According to Editas, the IP — owned by Broad Institute, Harvard University, the Massachusetts Institute of Technology, Wageningen University, the University of Iowa, and the University of Tokyo — relates to a new CRISPR technology known as Cpf1, advanced forms of Cas9, and additional Cas9-based genome editing technologies.
In exchange for the licenses from the institutions, Editas will make an upfront cash payment of roughly $6.3 million and issue a promissory note totaling $10 million that can be settled in cash or stock over a predefined period. The company added that it may make additional milestone payments of cash or stock based on research and development, commercialization, and market capitalization goals, and will pay royalties on products based on these technologies.
Additional terms of the deals were not disclosed.
"We are delighted to expand our global CRISPR genome editing leadership and to build on the groundbreaking work of these important academic institutions to develop both the new genome editing system Cpf1 and advanced forms of Cas9," Editas President and CEO Katrine Bosley said in a statement. "With the addition of these significant advancements, we further develop the strongest and most differentiated platform in the fast-moving field of CRISPR, which enables us to design and develop unprecedented genome-editing medicines."

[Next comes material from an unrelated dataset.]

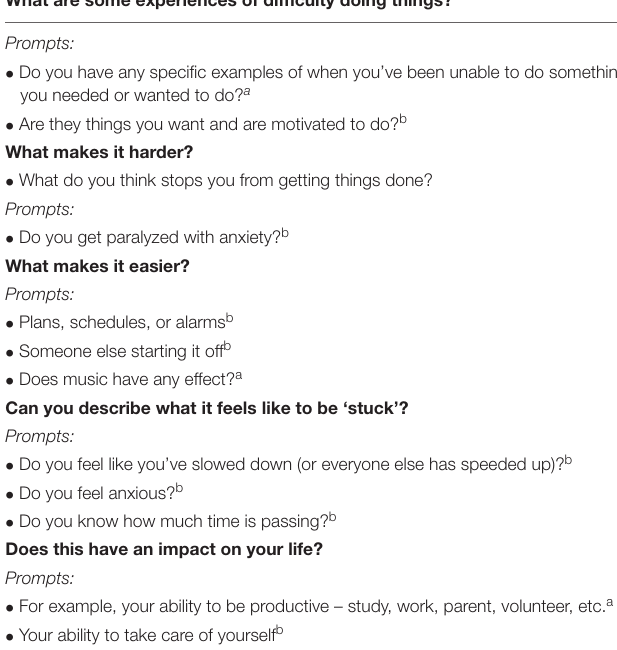
TABLE 2 | Focus group questions and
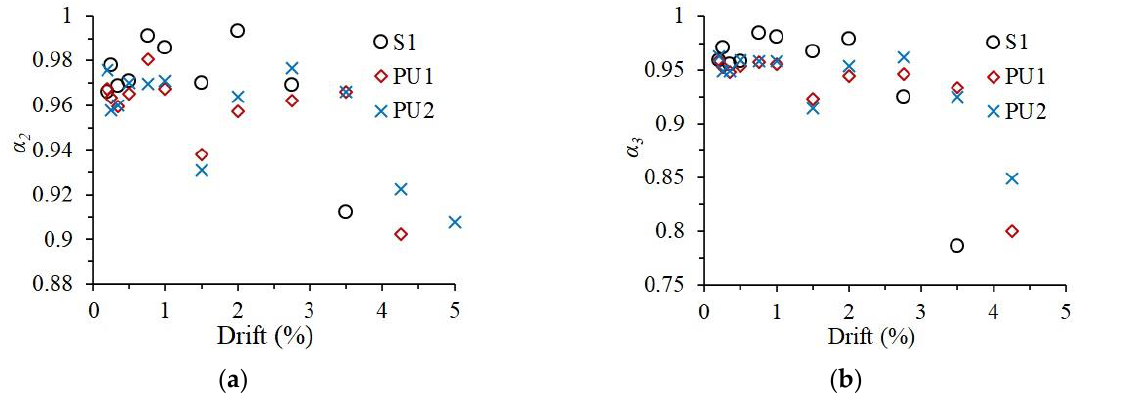
Figure 9. Strength coefficient of the three specimens. ( a ) α 2 , ( b ) α 3 .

Editas' announcement comes just days after the University of California, the University of Vienna, and researcher Emmanuelle Charpentier announced a cross-licensing agreement for CRISPR/Cas9 IP in a deal that will affect sublicensees Caribou Biosciences, Intellia Therapeutics, CRISPR Therapeutics, and ERS Genomics.
The University of California is currently engaged in a patent interference dispute with the Broad over CRISPR/Cas9. The Broad holds a number of patents on the technology based on the work of Feng Zhang and colleagues, but the validity of that IP is being contested by the University of California, which has filed its own CRISPR/Cas9 patent application based on the work of UC-Berkeley Professor Jennifer Doudna and former Umea University scientist Emmanuelle Charpentier.